Selected excerpt ->
Datasheet
We won’t go into the details of the CLS specifications here. In general, the CLS won’t affect your C# code
very much, because there are very few non–CLS-compliant features of C# anyway.
Garbage collection
The garbage collector is .NET’s answer to memory management, and in particular to the question of what
to do about reclaiming memory that running applications ask for. Up until now two techniques have
been used on the Windows platform for deallocating memory that processes have dynamically
requested from the system:
❑ Make the application code do it all manually.
❑ Make objects maintain reference counts.
Having the application code responsible for deallocating memory is the technique used by lower-level,
high-performance languages such as C++. It is efficient, and it has the advantage that (in general)
resources are never occupied for longer than necessary. The big disadvantage, however, is the frequency
of bugs. Code that requests memory also should explicitly inform the system when it no longer requires
that memory. However, it is easy to overlook this, resulting in memory leaks.
Although modern developer environments do provide tools to assist in detecting memory leaks, they
remain difficult bugs to track down, because they have no effect until so much memory has been leaked
that Windows refuses to grant any more to the process. By this point, the entire computer may have
appreciably slowed down due to the memory demands being made on it.
Maintaining reference counts is favored in COM. The idea is that each COM component maintains a count
of how many clients are currently maintaining references to it. When this count falls to zero, the compo-
nent can destroy itself and free up associated memory and resources. The problem with this is that it still
relies on the good behavior of clients to notify the component that they have finished with it. It only takes
one client not to do so, and the object sits in memory. In some ways, this is a potentially more serious
problem than a simple C++-style memory leak, because the COM object may exist in its own process,
which means that it will never be removed by the system (at least with C++ memory leaks, the system can
reclaim all memory when the process terminates).

Exercise data ->
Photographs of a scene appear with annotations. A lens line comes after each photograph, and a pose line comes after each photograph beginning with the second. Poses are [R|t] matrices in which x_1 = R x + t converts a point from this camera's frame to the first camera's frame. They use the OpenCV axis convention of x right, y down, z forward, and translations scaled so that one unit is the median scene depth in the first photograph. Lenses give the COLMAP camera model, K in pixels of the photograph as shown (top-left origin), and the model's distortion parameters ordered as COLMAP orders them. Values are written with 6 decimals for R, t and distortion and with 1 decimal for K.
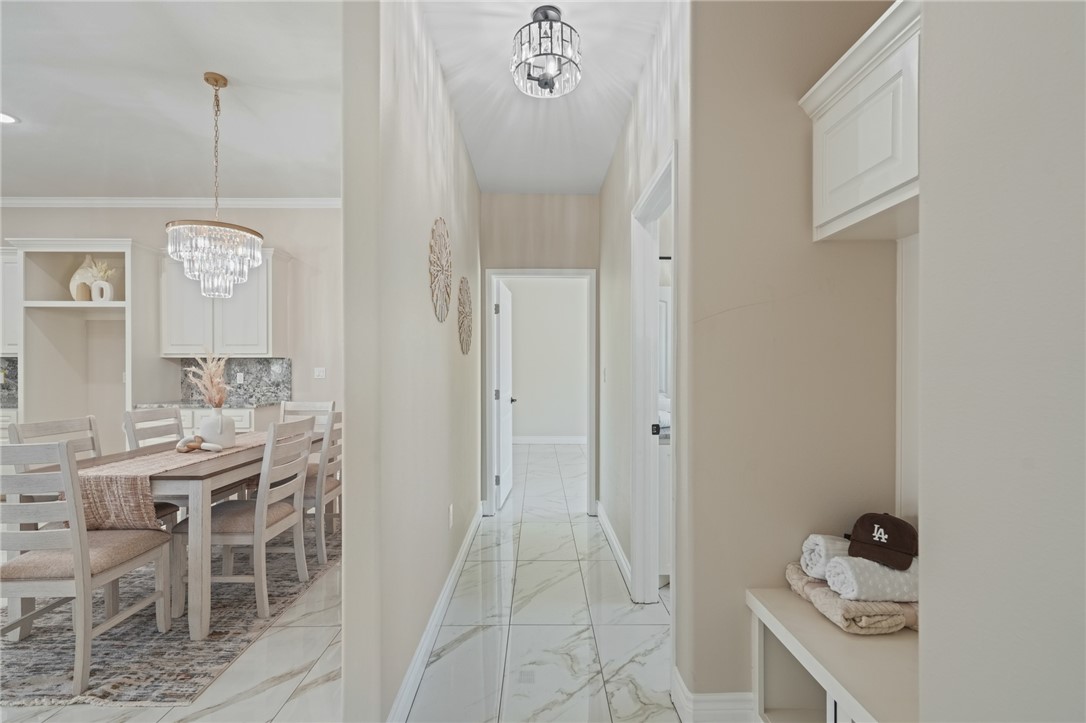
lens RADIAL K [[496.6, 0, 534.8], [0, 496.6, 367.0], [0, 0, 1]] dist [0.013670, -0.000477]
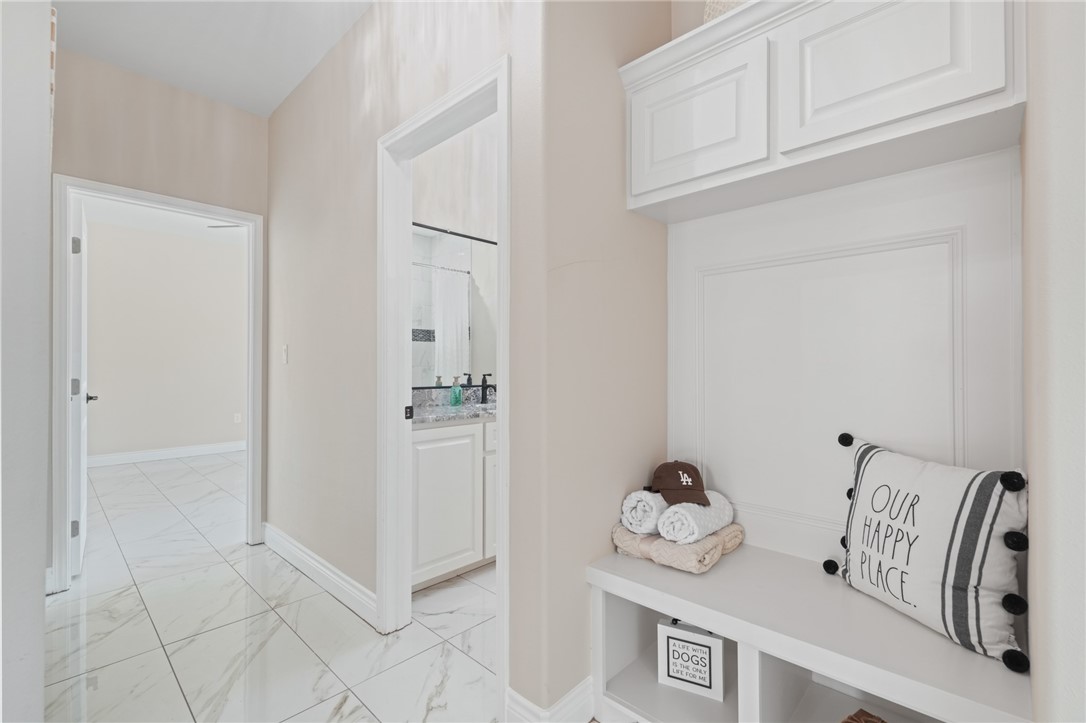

What is being asked ->
Decide whether each of the following statements agrees with the garbage collection text. Answer yes or no for each, and quote the text's deciding words.
1. The text describes having application code deallocate memory as an efficient technique.
2. The text says memory leaks show their effects as soon as they occur.
3. The text says the system can never reclaim memory lost through C++ memory leaks.

Exercise response ->
1. Yes: "It is efficient"
2. No: "they have no effect until so much memory has been leaked that Windows refuses to grant any more to the process"
3. No: "the system can reclaim all memory when the process terminates"